The issue we refer to is conflict between individual freedom and the need for a concept of the higher good. This issue is important for both the Left and the Right, but neither has solved it. We refer the concepts ‘freedom’ and ‘higher good’ with the words ‘Freedom’ and ‘Order’, which are the two essential concepts in political history the integration of which is essential to a transpartisan politics.

Freedom is a troublesome concept because it has both positive and negative meanings. Although both are important, conservatives focus on the negative meaning, especially in focusing on freedom from government. They tend to avoid the positive meaning, which, unfortunately, is essential to reveal a higher good.

Unless conservatives can articulate how freedom can lead (positively) to order (some positive good), conservatism will appear incoherent, if not actually malevolent. Political candidates who focus entirely on freedom from government, without showing how freedom is essential for many positive goods, will spark accusations from left-liberal opponents that they are the Party of Greed.

‘Freedom’ without ‘order’ leads to nihilism or greed, and ‘order’ without ‘freedom’ means despotism.

 

Introducing a Strong Concept of Citizenship

We believe that the best issue to show freedom and order working in harmony is where citizens are given strong, positive roles in actively supporting public-private partnerships in education, health care, law enforcement, and other areas. Both political parties today acquiesce to a ‘weak concept of citizenship’, wherein citizens passively receive government services but with no active role to play themselves.

The emphasis on governments as the only significant actors is analogous to the general dependence on experts to solve problems, with little space given to citizens. It is true in education (notwithstanding the widespread understanding of the importance of children’s motivation to learn) and also in health care which, in public programs, is all about doctors and hospitals, with only minor attention given to patients’ self-care.

Civil society programs on different issues provide opportunities to show how citizens, as co-owners, can play crucial, active roles, working with governments. Political leaders who understand theatrical opportunities to showcase citizen problem-solvers, can offer important strategic and tactical guidance. These opportunities can come in the form of visiting successful programs, focusing on their positive impacts, and highlighting the important roles citizens play in them.

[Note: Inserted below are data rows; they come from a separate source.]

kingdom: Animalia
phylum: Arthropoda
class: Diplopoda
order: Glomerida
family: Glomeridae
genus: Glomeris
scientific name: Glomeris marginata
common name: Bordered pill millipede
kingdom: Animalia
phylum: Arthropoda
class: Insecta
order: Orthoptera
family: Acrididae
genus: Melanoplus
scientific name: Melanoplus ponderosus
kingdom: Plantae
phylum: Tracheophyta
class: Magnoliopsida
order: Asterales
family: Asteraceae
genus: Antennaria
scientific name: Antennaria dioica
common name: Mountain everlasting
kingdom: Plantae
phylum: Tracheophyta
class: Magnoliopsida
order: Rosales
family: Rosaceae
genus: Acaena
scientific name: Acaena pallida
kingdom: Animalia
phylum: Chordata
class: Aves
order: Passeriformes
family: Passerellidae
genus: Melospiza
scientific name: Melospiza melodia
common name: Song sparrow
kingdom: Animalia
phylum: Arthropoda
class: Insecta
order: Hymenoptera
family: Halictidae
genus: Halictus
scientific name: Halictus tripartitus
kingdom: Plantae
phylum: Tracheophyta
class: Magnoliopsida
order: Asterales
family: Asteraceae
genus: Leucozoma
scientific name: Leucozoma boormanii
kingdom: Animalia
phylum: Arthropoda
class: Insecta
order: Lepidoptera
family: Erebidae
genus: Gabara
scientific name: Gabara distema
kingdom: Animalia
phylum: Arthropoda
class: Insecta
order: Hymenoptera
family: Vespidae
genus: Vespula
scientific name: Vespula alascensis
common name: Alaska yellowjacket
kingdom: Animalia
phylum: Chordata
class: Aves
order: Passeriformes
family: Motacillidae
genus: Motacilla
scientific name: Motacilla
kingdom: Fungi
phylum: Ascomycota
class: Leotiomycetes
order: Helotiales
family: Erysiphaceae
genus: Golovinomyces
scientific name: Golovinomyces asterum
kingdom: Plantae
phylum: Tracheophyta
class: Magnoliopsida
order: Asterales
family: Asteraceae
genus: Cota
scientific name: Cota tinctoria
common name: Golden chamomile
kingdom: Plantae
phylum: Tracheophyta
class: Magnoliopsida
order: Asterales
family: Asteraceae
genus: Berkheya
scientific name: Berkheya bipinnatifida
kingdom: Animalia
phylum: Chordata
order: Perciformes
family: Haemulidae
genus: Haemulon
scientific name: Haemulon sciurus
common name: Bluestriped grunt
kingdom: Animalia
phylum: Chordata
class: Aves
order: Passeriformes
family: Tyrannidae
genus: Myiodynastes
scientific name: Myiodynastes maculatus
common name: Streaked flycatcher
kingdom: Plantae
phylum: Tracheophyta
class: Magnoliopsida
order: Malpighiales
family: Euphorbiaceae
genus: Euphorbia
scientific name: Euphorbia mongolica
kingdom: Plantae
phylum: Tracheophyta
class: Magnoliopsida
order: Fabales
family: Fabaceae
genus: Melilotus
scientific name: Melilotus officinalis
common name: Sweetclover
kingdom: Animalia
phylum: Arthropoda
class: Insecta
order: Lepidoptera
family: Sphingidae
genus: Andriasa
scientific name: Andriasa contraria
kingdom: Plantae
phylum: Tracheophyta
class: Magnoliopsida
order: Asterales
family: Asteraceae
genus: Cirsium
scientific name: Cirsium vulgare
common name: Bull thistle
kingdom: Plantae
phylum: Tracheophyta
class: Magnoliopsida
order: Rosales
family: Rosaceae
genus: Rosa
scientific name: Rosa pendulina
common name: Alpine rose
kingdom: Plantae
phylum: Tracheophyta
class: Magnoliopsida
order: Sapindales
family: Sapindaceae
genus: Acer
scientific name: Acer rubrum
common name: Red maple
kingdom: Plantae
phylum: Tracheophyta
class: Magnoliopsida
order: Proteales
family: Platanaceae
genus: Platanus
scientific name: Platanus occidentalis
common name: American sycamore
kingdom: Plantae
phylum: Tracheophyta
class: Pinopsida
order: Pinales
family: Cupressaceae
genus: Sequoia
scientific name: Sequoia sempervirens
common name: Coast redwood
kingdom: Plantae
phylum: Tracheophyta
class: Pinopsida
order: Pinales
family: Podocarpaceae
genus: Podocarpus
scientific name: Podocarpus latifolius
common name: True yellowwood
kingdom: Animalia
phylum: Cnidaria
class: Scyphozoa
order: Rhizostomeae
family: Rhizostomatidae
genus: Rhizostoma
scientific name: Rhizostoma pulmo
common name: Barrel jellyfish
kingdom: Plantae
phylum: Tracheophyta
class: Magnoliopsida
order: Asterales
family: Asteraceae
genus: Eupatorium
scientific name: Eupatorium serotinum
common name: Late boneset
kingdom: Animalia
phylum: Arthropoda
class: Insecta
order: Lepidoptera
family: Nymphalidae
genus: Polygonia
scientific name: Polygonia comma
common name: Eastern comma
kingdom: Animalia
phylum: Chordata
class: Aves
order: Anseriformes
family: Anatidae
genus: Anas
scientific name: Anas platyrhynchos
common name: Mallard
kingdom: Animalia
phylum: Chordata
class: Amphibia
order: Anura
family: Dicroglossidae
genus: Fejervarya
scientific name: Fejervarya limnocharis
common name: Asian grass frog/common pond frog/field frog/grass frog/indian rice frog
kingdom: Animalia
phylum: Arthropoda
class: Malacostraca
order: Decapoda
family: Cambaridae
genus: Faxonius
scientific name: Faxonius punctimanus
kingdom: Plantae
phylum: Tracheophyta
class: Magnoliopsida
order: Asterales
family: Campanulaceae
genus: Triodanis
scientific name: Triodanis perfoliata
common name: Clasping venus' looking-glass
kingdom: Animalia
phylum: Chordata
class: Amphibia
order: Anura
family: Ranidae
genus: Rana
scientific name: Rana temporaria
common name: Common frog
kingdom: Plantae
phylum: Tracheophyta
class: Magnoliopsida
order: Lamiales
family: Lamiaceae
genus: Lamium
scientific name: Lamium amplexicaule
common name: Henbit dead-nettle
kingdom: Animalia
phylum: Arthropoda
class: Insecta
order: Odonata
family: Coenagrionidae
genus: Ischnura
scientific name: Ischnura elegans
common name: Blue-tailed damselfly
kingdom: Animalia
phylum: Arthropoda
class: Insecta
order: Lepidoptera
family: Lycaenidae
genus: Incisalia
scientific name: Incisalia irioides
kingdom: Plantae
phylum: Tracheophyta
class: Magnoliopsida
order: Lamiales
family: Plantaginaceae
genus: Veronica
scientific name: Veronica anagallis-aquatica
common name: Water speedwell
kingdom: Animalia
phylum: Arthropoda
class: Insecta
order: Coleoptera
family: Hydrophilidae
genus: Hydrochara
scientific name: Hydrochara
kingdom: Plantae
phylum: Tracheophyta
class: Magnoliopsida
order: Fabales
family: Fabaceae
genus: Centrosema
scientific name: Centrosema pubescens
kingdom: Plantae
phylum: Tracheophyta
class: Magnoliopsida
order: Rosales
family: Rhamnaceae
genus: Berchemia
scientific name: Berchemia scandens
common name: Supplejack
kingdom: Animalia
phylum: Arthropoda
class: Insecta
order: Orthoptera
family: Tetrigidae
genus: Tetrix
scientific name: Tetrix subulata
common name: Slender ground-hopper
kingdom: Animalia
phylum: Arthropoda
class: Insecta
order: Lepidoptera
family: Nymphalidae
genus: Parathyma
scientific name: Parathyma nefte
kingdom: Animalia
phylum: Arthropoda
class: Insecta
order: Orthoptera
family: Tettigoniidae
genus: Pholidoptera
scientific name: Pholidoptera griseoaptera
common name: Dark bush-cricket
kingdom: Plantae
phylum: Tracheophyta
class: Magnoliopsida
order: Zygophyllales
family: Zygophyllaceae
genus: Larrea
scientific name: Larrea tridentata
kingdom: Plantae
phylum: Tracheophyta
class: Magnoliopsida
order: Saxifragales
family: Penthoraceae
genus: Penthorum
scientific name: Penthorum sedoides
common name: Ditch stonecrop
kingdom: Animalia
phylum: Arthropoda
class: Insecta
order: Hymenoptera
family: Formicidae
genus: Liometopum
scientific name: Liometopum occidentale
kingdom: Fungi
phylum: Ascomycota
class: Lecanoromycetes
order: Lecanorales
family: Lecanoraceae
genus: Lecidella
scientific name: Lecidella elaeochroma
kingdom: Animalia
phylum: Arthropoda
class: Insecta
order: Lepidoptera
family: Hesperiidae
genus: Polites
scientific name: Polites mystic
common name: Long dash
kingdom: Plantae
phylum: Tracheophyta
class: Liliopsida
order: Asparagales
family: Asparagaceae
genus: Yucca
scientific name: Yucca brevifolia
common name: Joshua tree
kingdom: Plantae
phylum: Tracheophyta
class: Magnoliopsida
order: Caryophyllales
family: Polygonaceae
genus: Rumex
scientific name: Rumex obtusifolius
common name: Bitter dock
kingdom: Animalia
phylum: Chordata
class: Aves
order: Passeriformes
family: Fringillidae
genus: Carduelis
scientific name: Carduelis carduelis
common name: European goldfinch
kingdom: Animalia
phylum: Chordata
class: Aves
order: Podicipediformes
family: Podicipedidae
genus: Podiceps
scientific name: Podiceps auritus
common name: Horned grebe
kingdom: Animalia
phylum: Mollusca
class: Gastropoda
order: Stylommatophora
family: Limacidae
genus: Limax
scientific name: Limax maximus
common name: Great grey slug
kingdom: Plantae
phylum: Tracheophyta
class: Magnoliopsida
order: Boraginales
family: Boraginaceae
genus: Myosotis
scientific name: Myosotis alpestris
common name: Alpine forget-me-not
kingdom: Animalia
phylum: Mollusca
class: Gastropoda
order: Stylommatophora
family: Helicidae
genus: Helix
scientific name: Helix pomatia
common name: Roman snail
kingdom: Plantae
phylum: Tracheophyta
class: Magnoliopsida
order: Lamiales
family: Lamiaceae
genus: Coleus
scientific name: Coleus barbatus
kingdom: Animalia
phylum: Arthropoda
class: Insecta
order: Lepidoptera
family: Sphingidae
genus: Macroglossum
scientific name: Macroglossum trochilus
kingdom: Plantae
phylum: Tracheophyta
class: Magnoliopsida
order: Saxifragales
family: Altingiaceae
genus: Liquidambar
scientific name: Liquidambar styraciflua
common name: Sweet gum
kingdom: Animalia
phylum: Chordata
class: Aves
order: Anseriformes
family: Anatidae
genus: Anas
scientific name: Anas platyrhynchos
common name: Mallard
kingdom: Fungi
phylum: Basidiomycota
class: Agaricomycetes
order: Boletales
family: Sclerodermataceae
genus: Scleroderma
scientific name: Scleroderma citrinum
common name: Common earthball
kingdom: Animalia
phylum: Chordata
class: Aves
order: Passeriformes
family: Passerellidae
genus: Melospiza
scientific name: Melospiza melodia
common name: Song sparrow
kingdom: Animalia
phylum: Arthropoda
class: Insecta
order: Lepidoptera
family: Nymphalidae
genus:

Integrating freedom with order is the great unfolding challenge which both Right and Left ‘solve’ by avoiding. The Right does avoid it by appeals to traditional religion or (in secular terms) civic virtue. The Left, after Rousseau, avoids it by looking to the Noble Savage for redemption.

Implicit in both the modern Right and modern Left is the belief that leaving the Garden was either for the Right a sin (The Original Sin) or, somehow, for the Left a mistake. Both avoid the challenge of freedom with strategies that focus on going nostalgically back to some imagined, greater past in which memory of all problems and troubles disappear. Both struggle with vision looking forward, intent on discovering Order through Freedom.

The Right tends to address the issue by seeking to impose order by demanding better and stronger values either by public or private institutions, while the Left tends to address the issue by imposing order through government decree. Transpartisan politics offers a home for the two-thirds or more of the population that seeks to empower people to self-improvement and cooperation by embracing them as co-owners, freeing them from having only the Right/Left burn-down-the-house death struggle of current daily politics. We especially find this impulse in public spaces, such as schools, health care, law enforcement, and other community grounded undertakings.

President Biden’s Inaugural Address explicitly expressed this need. Time will tell if actions are able to meet or surpass rhetoric. In the meantime, Republicans regroup.